Chennai: Tamil Nadu’s ruling AIADMK today announced it will fight the Lok Sabha elections in alliance with the PMK and BJP, allotting seven and five of the 39 seats respectively to them.
As per the deal signed by the three parties at a five star hotel here, the Pattali Makkal Katchi (PMK) will also get a Rajya Sabha seat to contest in 2019.
AIADMK Coordinator and Deputy Chief Minister O. Panneerselvam told the media that both the PMK and BJP will support the AIADMK in the Assembly by-elections due in 21 constituencies.
The AIADMK, under the leadership of then Chief Minister J. Jayalalithaa, won a staggering 37 of the 39 Lok Sabha seats in Tamil Nadu in 2014. The BJP and PMK won one seat each, all three parties fighting on their own strength.
The first to go off the block on Tuesday was the pact with PMK, whose strongholds lie in the Vanniyar-belt in Tamil Nadu.

● ● ●

According to the article on the AIADMK alliance, how many Lok Sabha seats did the AIADMK win in Tamil Nadu in 2014?

# RECORDS SUPPLIED
● ● ●

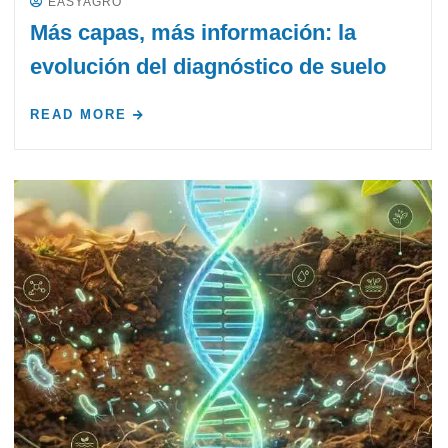
EASYAGRO
Más capas, más información: la
evolución del diagnóstico de suelo
READ MORE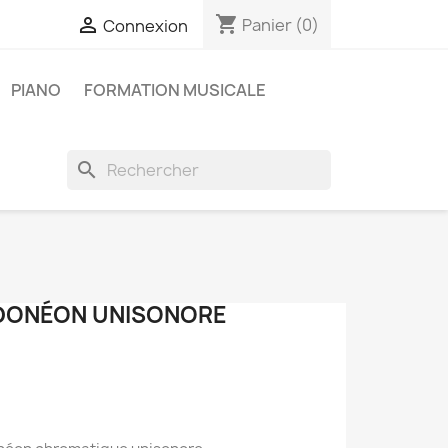
shopping_cart

Panier
(0)
Connexion
PIANO
FORMATION MUSICALE
search
DONÉON UNISONORE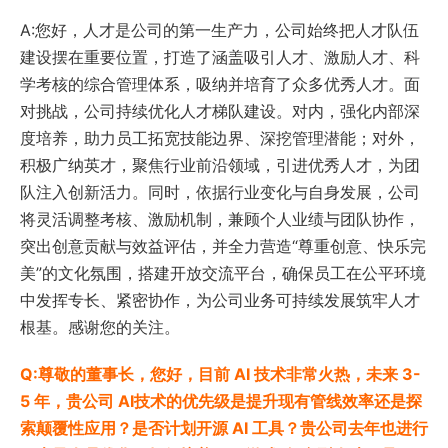
A:您好，人才是公司的第一生产力，公司始终把人才队伍
建设摆在重要位置，打造了涵盖吸引人才、激励人才、科
学考核的综合管理体系，吸纳并培育了众多优秀人才。面
对挑战，公司持续优化人才梯队建设。对内，强化内部深
度培养，助力员工拓宽技能边界、深挖管理潜能；对外，
积极广纳英才，聚焦行业前沿领域，引进优秀人才，为团
队注入创新活力。同时，依据行业变化与自身发展，公司
将灵活调整考核、激励机制，兼顾个人业绩与团队协作，
突出创意贡献与效益评估，并全力营造“尊重创意、快乐完
美”的文化氛围，搭建开放交流平台，确保员工在公平环境
中发挥专长、紧密协作，为公司业务可持续发展筑牢人才
根基。感谢您的关注。
Q:尊敬的董事长，您好，目前 AI 技术非常火热，未来 3-
5 年，贵公司 AI技术的优先级是提升现有管线效率还是探
索颠覆性应用？是否计划开源 AI 工具？贵公司去年也进行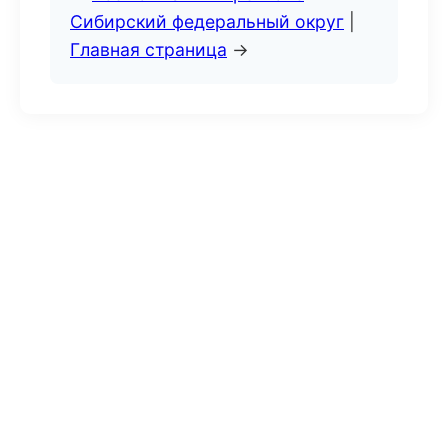
Сибирский федеральный округ
|
Главная страница
→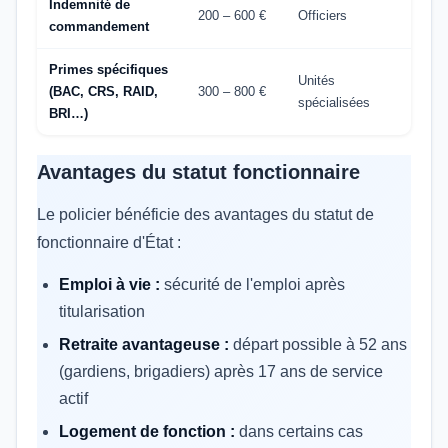
Indemnité de
200 – 600 €
Officiers
commandement
Primes spécifiques
Unités
(BAC, CRS, RAID,
300 – 800 €
spécialisées
BRI…)
Avantages du statut fonctionnaire
Le policier bénéficie des avantages du statut de
fonctionnaire d'État :
Emploi à vie :
sécurité de l'emploi après
titularisation
Retraite avantageuse :
départ possible à 52 ans
(gardiens, brigadiers) après 17 ans de service
actif
Logement de fonction :
dans certains cas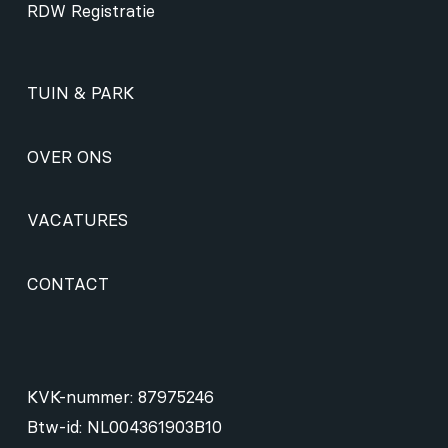
RDW Registratie
TUIN & PARK
OVER ONS
VACATURES
CONTACT
KVK-nummer: 87975246
Btw-id: NL004361903B10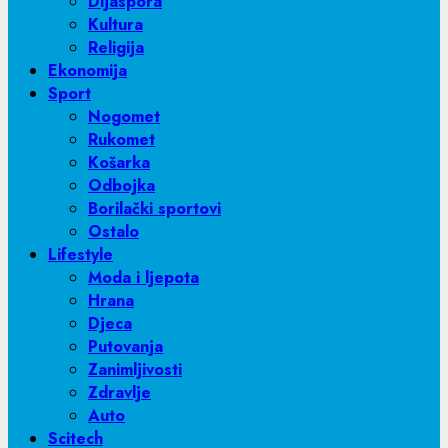
Dijaspora
Kultura
Religija
Ekonomija
Sport
Nogomet
Rukomet
Košarka
Odbojka
Borilački sportovi
Ostalo
Lifestyle
Moda i ljepota
Hrana
Djeca
Putovanja
Zanimljivosti
Zdravlje
Auto
Scitech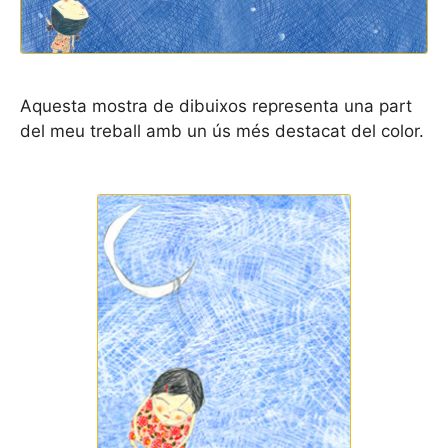
Aquesta mostra de dibuixos representa una part
del meu treball amb un ús més destacat del color.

● ● ●

# RESPONSE TO THIS TASK
37 of the 39 Lok Sabha seats.